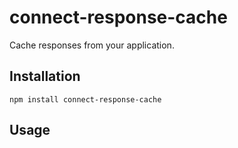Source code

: # connect-response-cache

Cache responses from your application.

## Installation

    npm install connect-response-cache
    
## Usage


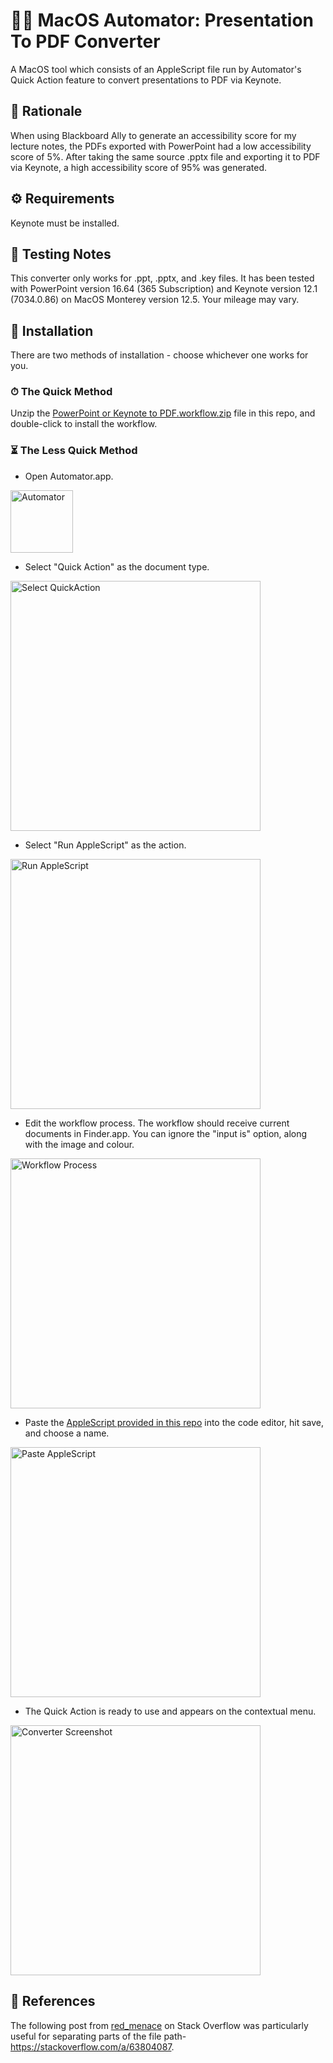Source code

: # 👩‍💻 MacOS Automator: Presentation To PDF Converter

A MacOS tool which consists of an AppleScript file run by Automator's Quick Action feature to convert presentations to PDF via Keynote.


## 🤔 Rationale
When using Blackboard Ally to generate an accessibility score for my lecture notes, the PDFs exported with PowerPoint had a low accessibility score of 5%. After taking the same source .pptx file and exporting it to PDF via Keynote, a high accessibility score of 95% was generated.


## ⚙️ Requirements
Keynote must be installed.


## 🔨 Testing Notes
This converter only works for .ppt, .pptx, and .key files.  It has been tested with PowerPoint version 16.64 (365 Subscription) and Keynote version 12.1 (7034.0.86) on MacOS Monterey version 12.5. Your mileage may vary.


## 👾 Installation
There are two methods of installation - choose whichever one works for you.

### ⏱ The Quick Method
Unzip the <a href="https://github.com/Lynsay/MacOS-Automator-Presentation-Converter/blob/main/PowerPoint%20or%20Keynote%20to%20PDF.workflow.zip">PowerPoint or Keynote to PDF.workflow.zip</a> file in this repo, and double-click to install the workflow.

### ⏳ The Less Quick Method
- Open Automator.app.
<img src="https://raw.githubusercontent.com/Lynsay/MacOS-Automator-Presentation-Converter/main/gfx/Automator.png" alt="Automator" width="100"/>

- Select "Quick Action" as the document type.
<img src="https://raw.githubusercontent.com/Lynsay/MacOS-Automator-Presentation-Converter/main/gfx/SelectQuickAction.png" alt="Select QuickAction" width="400"/>

- Select "Run AppleScript" as the action.
<img src="https://raw.githubusercontent.com/Lynsay/MacOS-Automator-Presentation-Converter/main/gfx/RunAppleScript.png" alt="Run AppleScript" width="400"/>

- Edit the workflow process.  The workflow should receive current documents in Finder.app.  You can ignore the "input is" option, along with the image and colour.
<img src="https://raw.githubusercontent.com/Lynsay/MacOS-Automator-Presentation-Converter/main/gfx/WorkflowProcess.png" alt="Workflow Process" width="400"/>

- Paste the <a href="https://github.com/Lynsay/MacOS-Automator-Presentation-Converter/blob/main/PowerPoint-or-Keynote-to-PDF.applescript">AppleScript provided in this repo</a> into the code editor, hit save, and choose a name.
<img src="https://raw.githubusercontent.com/Lynsay/MacOS-Automator-Presentation-Converter/main/gfx/PasteAppleScript.png" alt="Paste AppleScript" width="400"/>

- The Quick Action is ready to use and appears on the contextual menu.
<img src="https://raw.githubusercontent.com/Lynsay/MacOS-Automator-Presentation-Converter/main/gfx/PDFAutomatorScreenshot.png" alt="Converter Screenshot" width="400"/>

## 📖 References
The following post from <a href="https://stackoverflow.com/users/10853463/red-menace">red_menace</a> on Stack Overflow was particularly useful for separating parts of the file path- <a href="https://stackoverflow.com/a/63804087">https://stackoverflow.com/a/63804087</a>.
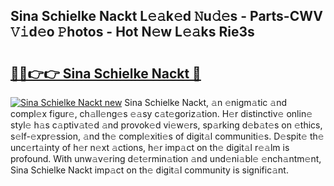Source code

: ## Sina Schielke Nackt L𝚎𝚊k𝚎d 𝙽u𝚍𝚎s - Parts-CWV 𝚅𝚒d𝚎o 𝙿hotos - Hot N𝚎w L𝚎𝚊ks Rie3s

# <h2><a href="http://kv8cja.teov.top/?on=Sina+Schielke+Nackt">🔗🔗👉👉 Sina Schielke Nackt 🔗</a></h2>

[![Sina Schielke Nackt new](https://i.imgur.com/QqkWNDz.gif)](http://kv8cja.teov.top/?on=Sina+Schielke+Nackt)
Sina Schielke Nackt, 𝚊n 𝚎nigm𝚊tic 𝚊nd compl𝚎x figur𝚎, ch𝚊ll𝚎ng𝚎s 𝚎𝚊sy c𝚊t𝚎goriz𝚊tion. H𝚎r distinctiv𝚎 onlin𝚎 styl𝚎 h𝚊s c𝚊ptiv𝚊t𝚎d 𝚊nd provok𝚎d vi𝚎w𝚎rs, sp𝚊rking d𝚎b𝚊t𝚎s on 𝚎thics, s𝚎lf-𝚎xpr𝚎ssion, 𝚊nd th𝚎 compl𝚎xiti𝚎s of digit𝚊l communiti𝚎s. D𝚎spit𝚎 th𝚎 unc𝚎rt𝚊inty of h𝚎r n𝚎xt 𝚊ctions, h𝚎r imp𝚊ct on th𝚎 digit𝚊l r𝚎𝚊lm is profound. With unw𝚊v𝚎ring d𝚎t𝚎rmin𝚊tion 𝚊nd und𝚎ni𝚊bl𝚎 𝚎nch𝚊ntm𝚎nt, Sina Schielke Nackt imp𝚊ct on th𝚎 digit𝚊l community is signific𝚊nt.
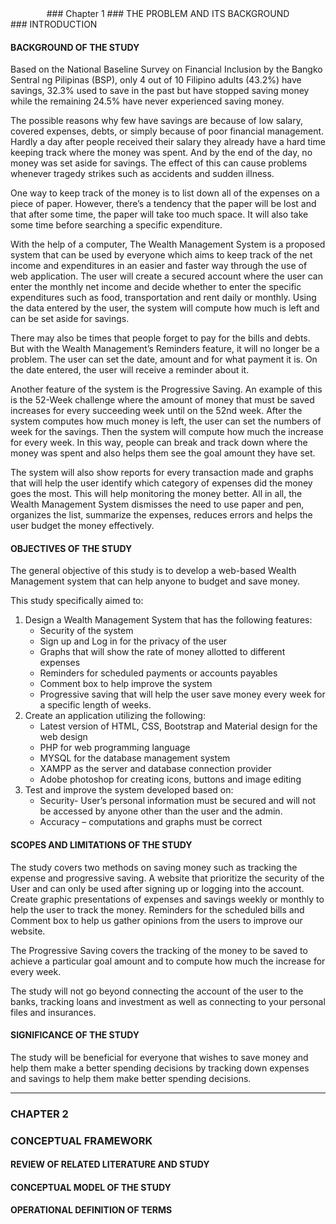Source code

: <center>
### Chapter 1
### THE PROBLEM AND ITS BACKGROUND
</center>
### INTRODUCTION

#### BACKGROUND OF THE STUDY

Based on the National Baseline Survey on Financial Inclusion by the Bangko Sentral ng Pilipinas (BSP), only 4 out of 10 Filipino adults (43.2%) have savings, 32.3% used to save in the past but have stopped saving money while the remaining 24.5% have never experienced saving money. 

The possible reasons why few have savings are because of low salary, covered expenses, debts, or simply because of poor financial management. Hardly a day after people received their salary they already have a hard time keeping track where the money was spent. And by the end of the day, no money was set aside for savings. The effect of this can cause problems whenever tragedy strikes such as accidents and sudden illness. 

One way to keep track of the money is to list down all of the expenses on a piece of paper. However, there’s a tendency that the paper will be lost and that after some time, the paper will take too much space. It will also take some time before searching a specific expenditure. 

With the help of a computer, The Wealth Management System is a proposed system that can be used by everyone which aims to keep track of the net income and expenditures in an easier and faster way through the use of web application. The user will create a secured account where the user can enter the monthly net income and decide whether to enter the specific expenditures such as food, transportation and rent daily or monthly. Using the data entered by the user, the system will compute how much is left and can be set aside for savings. 

There may also be times that people forget to pay for the bills and debts. But with the Wealth Management’s Reminders feature, it will no longer be a problem. The user can set the date, amount and for what payment it is. On the date entered, the user will receive a reminder about it. 

Another feature of the system is the Progressive Saving. An example of this is the 52-Week challenge where the amount of money that must be saved increases for every succeeding week until on the 52nd week. After the system computes how much money is left, the user can set the numbers of week for the savings. Then the system will compute how much the increase for every week. In this way, people can break and track down where the money was spent and also helps them see the goal amount they have set.

The system will also show reports for every transaction made and graphs that will help the user identify which category of expenses did the money goes the most. This will help monitoring the money better. All in all, the Wealth Management System dismisses the need to use paper and pen, organizes the list, summarize the expenses, reduces errors and helps the user budget the money effectively.
	
#### OBJECTIVES OF THE STUDY

The general objective of this study is to develop a web-based Wealth Management system that can help anyone to budget and save money.

This study specifically aimed to:

1.	Design a Wealth Management System that has the following features:
	*	Security of the system
	*	Sign up and Log in for the privacy of the user
	*	Graphs that will show the rate of money allotted to different expenses
	*	Reminders for scheduled payments or accounts payables
	*	Comment box to help improve the system
	*	Progressive saving that will help the user save money every week for a specific length of weeks.
2.	Create an application utilizing the following:
	*	Latest version of HTML, CSS, Bootstrap and Material design for the web design
	*	PHP for web programming language
	*	MYSQL for the database management system
	*	XAMPP as the server and database connection provider
	*	Adobe photoshop for creating icons, buttons and image editing
3.	Test and improve the system developed based on:
	*	Security- User’s personal information must be secured and will not be accessed by anyone other than the user and the admin.
	*	Accuracy – computations and graphs must be correct

#### SCOPES AND LIMITATIONS OF THE STUDY

The study covers two methods on saving money such as tracking the expense and progressive saving. A website that prioritize the security of the User and can only be used after signing up or logging into the account. Create graphic presentations of expenses and savings weekly or monthly to help the user to track the money. Reminders for the scheduled bills and Comment box to help us gather opinions from the users to improve our website.

The Progressive Saving covers the tracking of the money to be saved to achieve a particular goal amount and to compute how much the increase for every week. 

The study will not go beyond connecting the account of the user to the banks, tracking loans and investment as well as connecting to your personal files and insurances.

#### SIGNIFICANCE OF THE STUDY

The study will be beneficial for everyone that wishes to save money and help them make a better spending decisions by tracking down expenses and savings to help them make better spending decisions.

_____

### CHAPTER 2
### CONCEPTUAL FRAMEWORK

#### REVIEW OF RELATED LITERATURE AND STUDY
#### CONCEPTUAL MODEL OF THE STUDY
#### OPERATIONAL DEFINITION OF TERMS
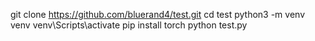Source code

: git clone https://github.com/bluerand4/test.git
cd test
python3 -m venv venv
venv\Scripts\activate
pip install torch
python test.py
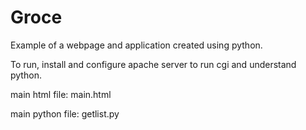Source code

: # Groce

Example of a webpage and application created using python.

To run, install and configure apache server to run cgi and understand python.

main html file: main.html

main python file: getlist.py
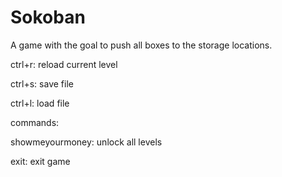 Sokoban
=======

 A game with the goal to push all boxes to the storage locations.

ctrl+r: reload current level

ctrl+s: save file

ctrl+l: load file


commands: 

showmeyourmoney: unlock all levels

exit: exit game

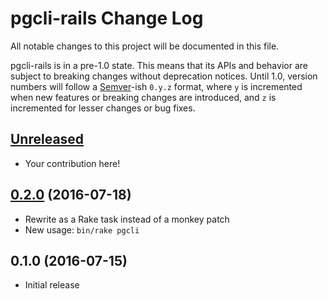# pgcli-rails Change Log

All notable changes to this project will be documented in this file.

pgcli-rails is in a pre-1.0 state. This means that its APIs and behavior are subject to breaking changes without deprecation notices. Until 1.0, version numbers will follow a [Semver][]-ish `0.y.z` format, where `y` is incremented when new features or breaking changes are introduced, and `z` is incremented for lesser changes or bug fixes.

## [Unreleased][]

* Your contribution here!

## [0.2.0][] (2016-07-18)

* Rewrite as a Rake task instead of a monkey patch
* New usage: `bin/rake pgcli`

## 0.1.0 (2016-07-15)

* Initial release

[Semver]: http://semver.org
[Unreleased]: https://github.com/mattbrictson/pgcli-rails/compare/v0.2.0...HEAD
[0.2.0]: https://github.com/mattbrictson/pgcli-rails/compare/v0.1.0...v0.2.0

+===+

TASK ITEM
Without any pictures, reproduce the lines from the first one in the material through the line that has "## 🔨 Testing Notes", exactly as they appear.

RESULT FOR THIS TASK
Source code

: # connect-response-cache

Cache responses from your application.

## Installation

    npm install connect-response-cache
    
## Usage


Source code

: # 👩‍💻 MacOS Automator: Presentation To PDF Converter

A MacOS tool which consists of an AppleScript file run by Automator's Quick Action feature to convert presentations to PDF via Keynote.


## 🤔 Rationale
When using Blackboard Ally to generate an accessibility score for my lecture notes, the PDFs exported with PowerPoint had a low accessibility score of 5%. After taking the same source .pptx file and exporting it to PDF via Keynote, a high accessibility score of 95% was generated.


## ⚙️ Requirements
Keynote must be installed.


## 🔨 Testing Notes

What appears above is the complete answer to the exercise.